=== Recorded data ===
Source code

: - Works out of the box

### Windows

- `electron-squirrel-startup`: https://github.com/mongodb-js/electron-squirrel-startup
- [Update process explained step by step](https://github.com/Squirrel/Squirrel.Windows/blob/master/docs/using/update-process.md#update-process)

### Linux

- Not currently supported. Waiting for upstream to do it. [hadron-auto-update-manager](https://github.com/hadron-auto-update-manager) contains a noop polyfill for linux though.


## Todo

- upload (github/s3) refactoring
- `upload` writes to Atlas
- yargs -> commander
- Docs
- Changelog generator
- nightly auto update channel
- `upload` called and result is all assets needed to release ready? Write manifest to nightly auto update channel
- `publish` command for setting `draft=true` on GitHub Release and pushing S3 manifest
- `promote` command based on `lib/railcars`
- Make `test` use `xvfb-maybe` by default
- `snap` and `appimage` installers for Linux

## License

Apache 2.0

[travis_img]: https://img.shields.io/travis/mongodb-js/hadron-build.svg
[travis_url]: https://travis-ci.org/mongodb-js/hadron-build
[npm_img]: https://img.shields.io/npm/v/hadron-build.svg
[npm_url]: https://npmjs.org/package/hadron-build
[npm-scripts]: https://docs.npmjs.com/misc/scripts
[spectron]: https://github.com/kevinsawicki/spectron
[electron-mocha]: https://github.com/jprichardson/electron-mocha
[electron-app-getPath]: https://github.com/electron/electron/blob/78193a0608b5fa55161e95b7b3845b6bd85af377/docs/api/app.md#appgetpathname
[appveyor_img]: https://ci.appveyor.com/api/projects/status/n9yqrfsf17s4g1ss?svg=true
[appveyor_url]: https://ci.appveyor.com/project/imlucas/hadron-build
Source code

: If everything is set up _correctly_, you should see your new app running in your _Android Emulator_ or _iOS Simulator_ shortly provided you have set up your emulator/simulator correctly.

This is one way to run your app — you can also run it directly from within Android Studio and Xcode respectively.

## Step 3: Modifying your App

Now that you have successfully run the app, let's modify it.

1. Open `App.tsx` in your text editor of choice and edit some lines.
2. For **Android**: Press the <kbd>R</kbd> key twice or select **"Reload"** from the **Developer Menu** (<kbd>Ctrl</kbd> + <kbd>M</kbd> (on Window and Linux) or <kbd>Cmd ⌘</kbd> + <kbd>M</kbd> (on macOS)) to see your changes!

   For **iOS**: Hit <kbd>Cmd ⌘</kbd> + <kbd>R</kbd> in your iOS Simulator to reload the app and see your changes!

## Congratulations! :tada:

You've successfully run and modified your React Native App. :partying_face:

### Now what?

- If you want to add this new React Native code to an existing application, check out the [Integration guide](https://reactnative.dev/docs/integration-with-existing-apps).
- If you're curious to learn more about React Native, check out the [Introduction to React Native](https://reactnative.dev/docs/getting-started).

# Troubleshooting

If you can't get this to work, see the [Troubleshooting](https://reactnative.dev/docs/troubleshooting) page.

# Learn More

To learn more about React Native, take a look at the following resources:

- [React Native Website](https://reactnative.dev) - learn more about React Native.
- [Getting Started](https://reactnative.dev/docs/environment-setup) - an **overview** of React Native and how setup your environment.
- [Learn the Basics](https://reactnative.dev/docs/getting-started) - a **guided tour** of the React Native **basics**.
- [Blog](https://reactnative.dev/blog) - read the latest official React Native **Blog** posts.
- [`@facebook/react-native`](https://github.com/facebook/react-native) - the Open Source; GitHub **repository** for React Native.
===
• [What you will do]: Nothing should be dropped. Retype each line above as it is.

• [Exercise answer]:
Source code

: - Works out of the box

### Windows

- `electron-squirrel-startup`: https://github.com/mongodb-js/electron-squirrel-startup
- [Update process explained step by step](https://github.com/Squirrel/Squirrel.Windows/blob/master/docs/using/update-process.md#update-process)

### Linux

- Not currently supported. Waiting for upstream to do it. [hadron-auto-update-manager](https://github.com/hadron-auto-update-manager) contains a noop polyfill for linux though.


## Todo

- upload (github/s3) refactoring
- `upload` writes to Atlas
- yargs -> commander
- Docs
- Changelog generator
- nightly auto update channel
- `upload` called and result is all assets needed to release ready? Write manifest to nightly auto update channel
- `publish` command for setting `draft=true` on GitHub Release and pushing S3 manifest
- `promote` command based on `lib/railcars`
- Make `test` use `xvfb-maybe` by default
- `snap` and `appimage` installers for Linux

## License

Apache 2.0

[travis_img]: https://img.shields.io/travis/mongodb-js/hadron-build.svg
[travis_url]: https://travis-ci.org/mongodb-js/hadron-build
[npm_img]: https://img.shields.io/npm/v/hadron-build.svg
[npm_url]: https://npmjs.org/package/hadron-build
[npm-scripts]: https://docs.npmjs.com/misc/scripts
[spectron]: https://github.com/kevinsawicki/spectron
[electron-mocha]: https://github.com/jprichardson/electron-mocha
[electron-app-getPath]: https://github.com/electron/electron/blob/78193a0608b5fa55161e95b7b3845b6bd85af377/docs/api/app.md#appgetpathname
[appveyor_img]: https://ci.appveyor.com/api/projects/status/n9yqrfsf17s4g1ss?svg=true
[appveyor_url]: https://ci.appveyor.com/project/imlucas/hadron-build
Source code

: If everything is set up _correctly_, you should see your new app running in your _Android Emulator_ or _iOS Simulator_ shortly provided you have set up your emulator/simulator correctly.

This is one way to run your app — you can also run it directly from within Android Studio and Xcode respectively.

## Step 3: Modifying your App

Now that you have successfully run the app, let's modify it.

1. Open `App.tsx` in your text editor of choice and edit some lines.
2. For **Android**: Press the <kbd>R</kbd> key twice or select **"Reload"** from the **Developer Menu** (<kbd>Ctrl</kbd> + <kbd>M</kbd> (on Window and Linux) or <kbd>Cmd ⌘</kbd> + <kbd>M</kbd> (on macOS)) to see your changes!

   For **iOS**: Hit <kbd>Cmd ⌘</kbd> + <kbd>R</kbd> in your iOS Simulator to reload the app and see your changes!

## Congratulations! :tada:

You've successfully run and modified your React Native App. :partying_face:

### Now what?

- If you want to add this new React Native code to an existing application, check out the [Integration guide](https://reactnative.dev/docs/integration-with-existing-apps).
- If you're curious to learn more about React Native, check out the [Introduction to React Native](https://reactnative.dev/docs/getting-started).

# Troubleshooting

If you can't get this to work, see the [Troubleshooting](https://reactnative.dev/docs/troubleshooting) page.

# Learn More

To learn more about React Native, take a look at the following resources:

- [React Native Website](https://reactnative.dev) - learn more about React Native.
- [Getting Started](https://reactnative.dev/docs/environment-setup) - an **overview** of React Native and how setup your environment.
- [Learn the Basics](https://reactnative.dev/docs/getting-started) - a **guided tour** of the React Native **basics**.
- [Blog](https://reactnative.dev/blog) - read the latest official React Native **Blog** posts.
- [`@facebook/react-native`](https://github.com/facebook/react-native) - the Open Source; GitHub **repository** for React Native.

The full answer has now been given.